United States-based blockchain expert, Bright Enabulele, has expressed support for the International Monetary Fund’s (IMF) recent recommendation calling for the implementation of capital gain tax on cryptocurrencies.
The endorsement came as a significant boost to the IMF’s proposal, as the crypto industry seeks to establish clear regulatory frameworks and promote responsible taxation.
Enabulele, a highly respected figure in the cryptocurrency space, commended the IMF’s stance, highlighting the importance of treating cryptocurrencies as taxable assets similar to stocks and real estate.
Reacting to the IMF’s recommendation through his Twitter handle, Enabulele expressed a belief that imposing capital gain tax on cryptocurrencies is a necessary step towards ensuring fairness, transparency, and the long-term stability of the market.
Emphasising on the benefits, he explained that the introduction of capital gain tax would enable governments to generate additional revenue that can be utilized for public welfare, infrastructure development, and social programs. This, in turn, according to him, supports economic growth and stability within nations.
“The IMF’s recommendation stems from the need to ensure a fair and equitable tax system in the digital age. For me, it’s a way of treating cryptos like other taxable assets, such as stocks and real estate. It ensures that gains made from crypto investments are appropriately taxed, promoting fiscal responsibility and fairness across the board.
“By implementing capital gain tax on cryptocurrencies, countries can generate additional revenue streams that contribute to public welfare, infrastructure development, and social programs. It supports economic growth and stability on a national level,” he wrote.
As the thread continues, Enabulele, however, noted that capital gain is all about profits.
“It has nothing to do with your actual assets. For instance, you can’t be taxed for having oduwacoin and other cryptos, but can only be taxed when you make profit from it. At the end of the day, you may either see your crypto asset as a property or commodity.
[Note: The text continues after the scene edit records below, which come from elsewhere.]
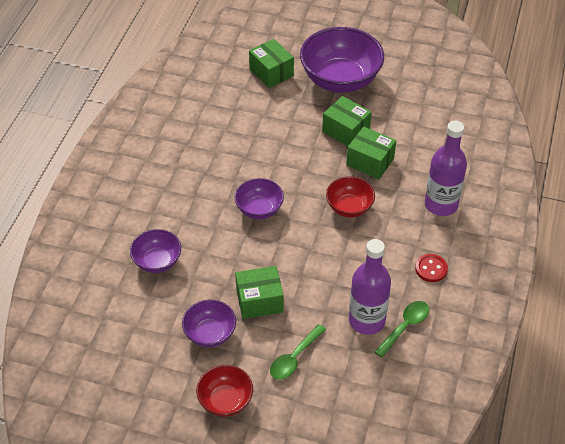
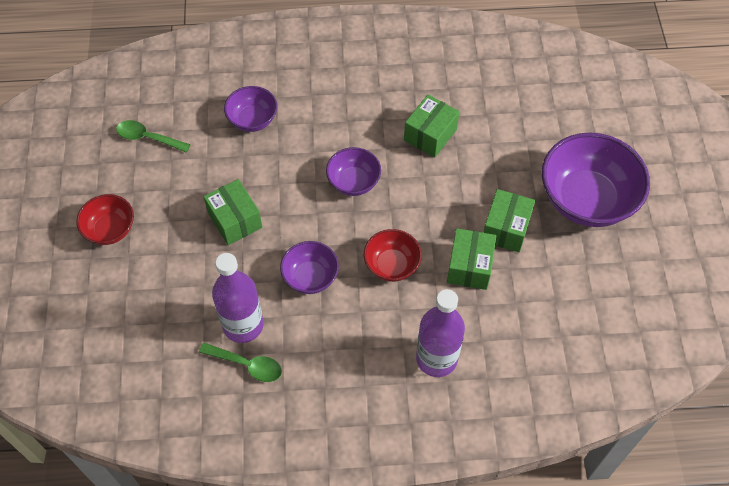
camera: 70 degrees right, 10 degrees up
(210, 333) = (182, 191): purple bowl -> purple bowl (310, 277)
(271, 72) = (560, 129): green box -> green box (430, 135)
(294, 358) = (175, 272): green spoon -> green spoon (148, 138)
(431, 269) = (336, 371): red button -> none

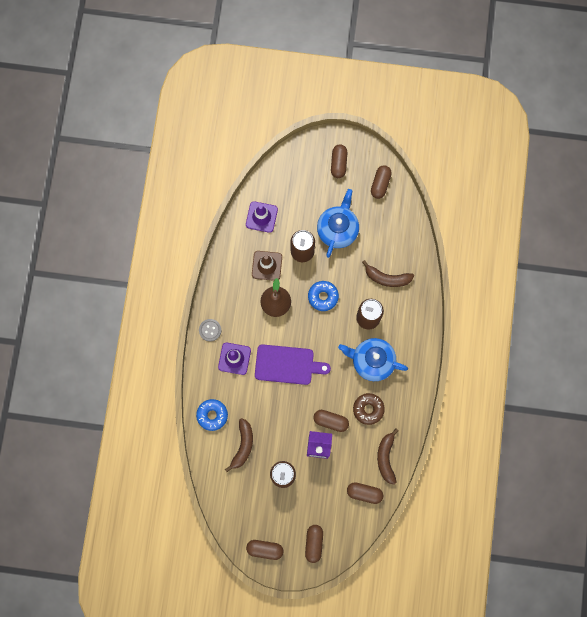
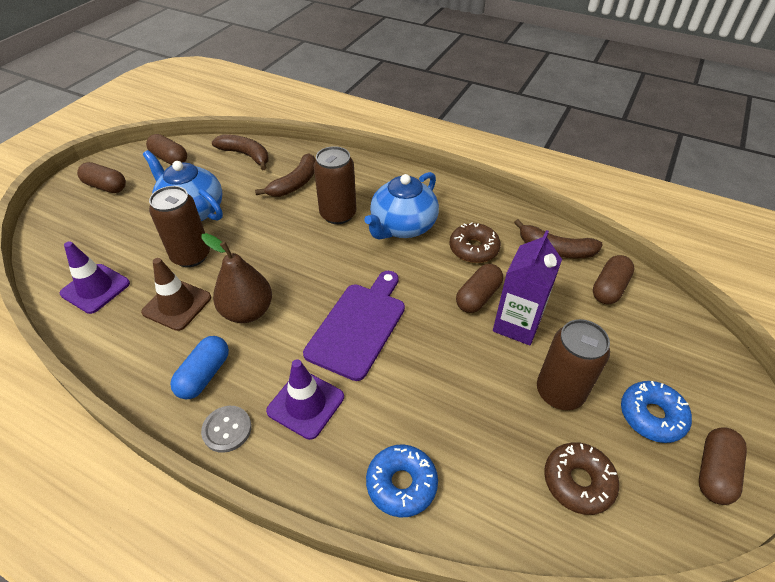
camera: 70 degrees left, 30 degrees down
(232, 304) = (204, 375): none -> blue capsule
(239, 489) = (578, 481): none -> brown donut
(243, 445) = (484, 444): brown banana -> brown banana (246, 155)
(314, 543) = (698, 382): brown capsule -> none
(323, 297) = (276, 252): blue donut -> blue donut (651, 416)

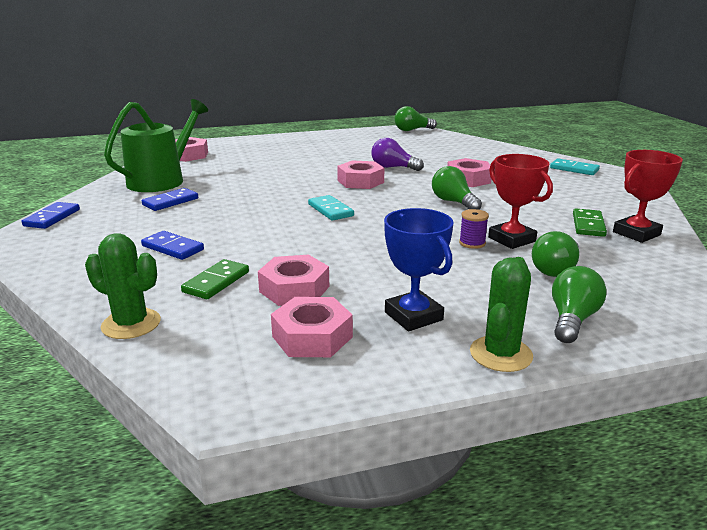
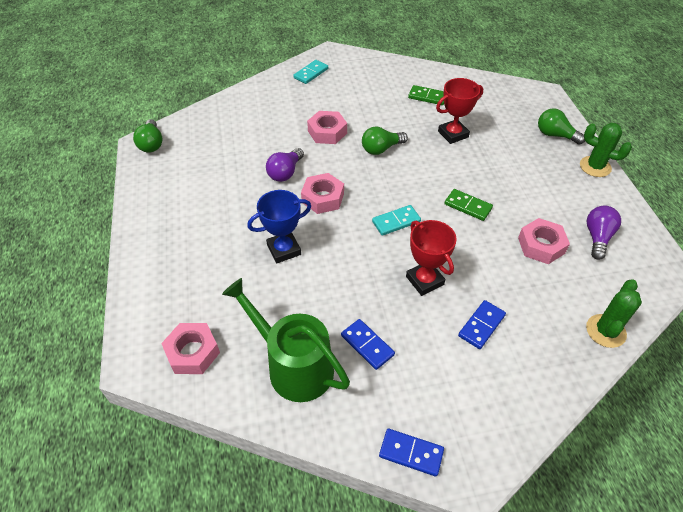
camera: 85 degrees left, 25 degrees up
(216, 282) = (538, 289): green domino -> green domino (468, 206)
(312, 337) = (597, 237): pink nut -> purple light bulb
(413, 316) = (564, 193): blue trophy -> blue trophy (284, 250)
(472, 243) = (460, 153): purple spool -> none
(555, 269) = (496, 126): green light bulb -> none
(636, 233) = (441, 82): red trophy -> red trophy (424, 280)

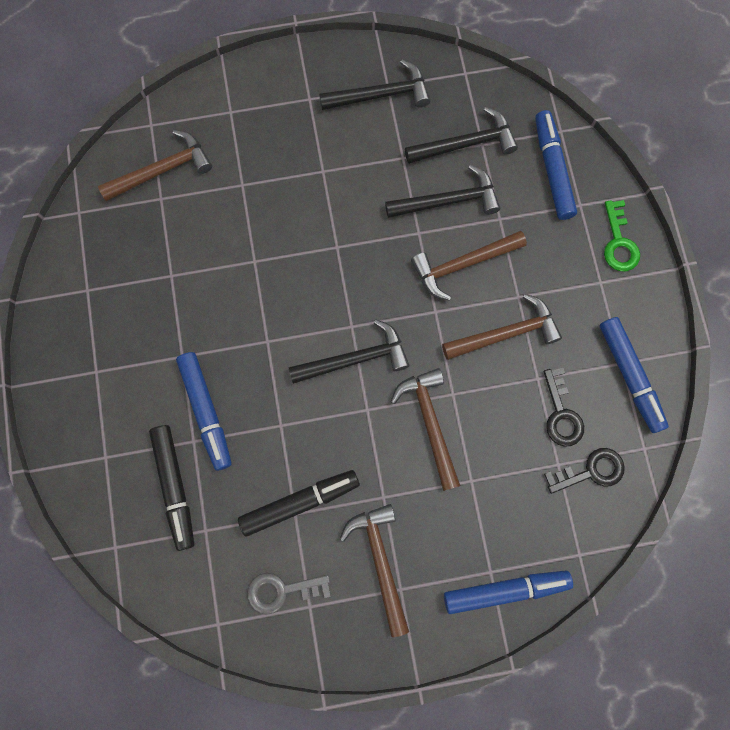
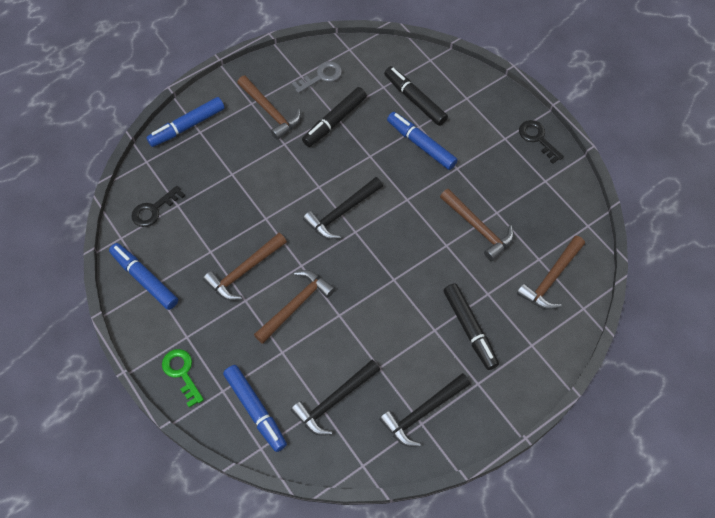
camera: 155 degrees right, 15 degrees down
(285, 155) = (469, 329): none -> black marker
(429, 423) = (273, 195): brown hammer -> brown hammer (478, 228)
(448, 201) = (328, 348): black hammer -> none
(561, 414) = (186, 235): black key -> black key (537, 138)

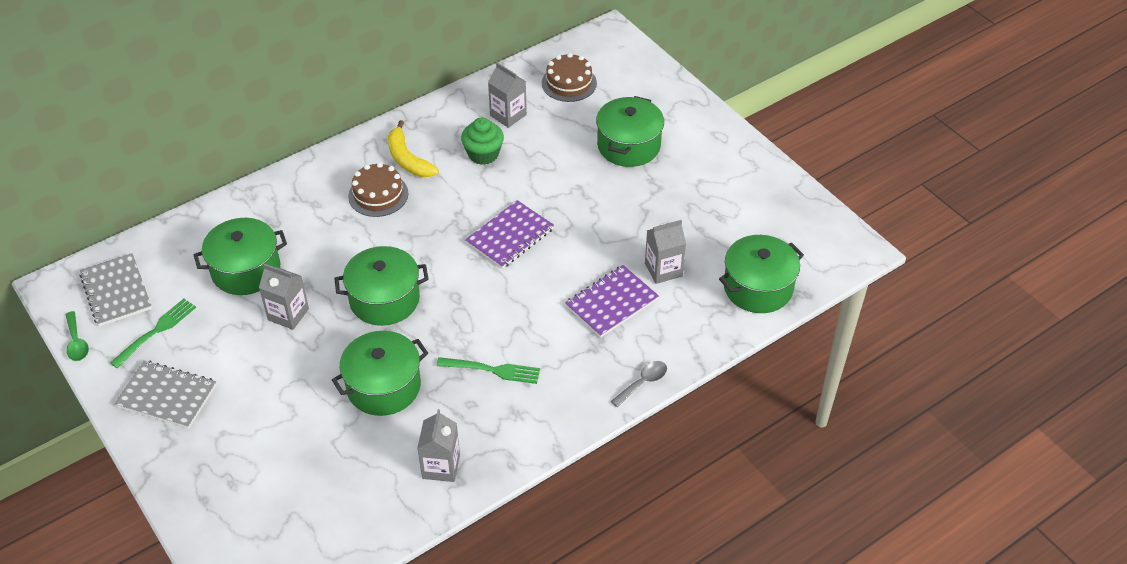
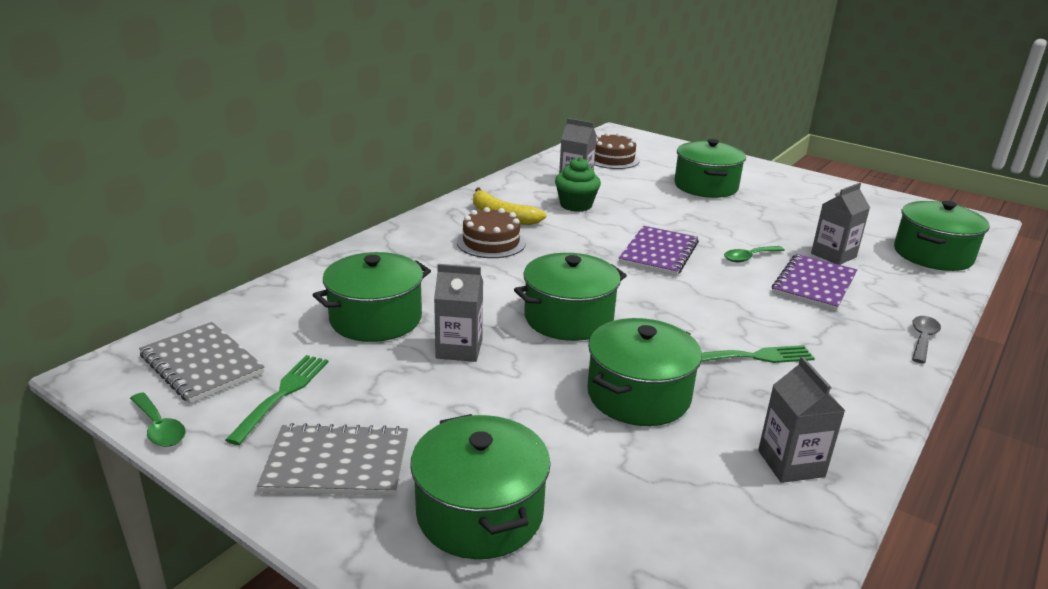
camera: 20 degrees left, 20 degrees down
(230, 452) = (480, 512): none -> green pot
(584, 258) = (749, 257): none -> green spoon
In conclusion, the IMF’s recommendation to consider capital gain tax on cryptocurrencies reflects a pragmatic approach towards embracing the potential of digital assets while ensuring fairness, transparency, and financial stability,” he stated.
Maintaining that should Nigeria and other developing nations consider capital gain tax on cryptocurrencies, the blockchain doyen said their citizens will have a strong leverage to expand their revenue net and travel beyond the shores of their countries easily.
“Every sovereign country has the right to tax but revenue is revenue and it’s important in the modern world. Once you have made money, you have to pay taxes from it. What the government is saying is that pay your tax from the money you make.
“Because you pay tax on it, you can also show your papers as a source of income. It also allows you to travel easily. Capital gains allow you to travel to a foreign country. Your revenue streams don’t have to be 9-5. It allows those that are hiding crypto profits to come out,” he added.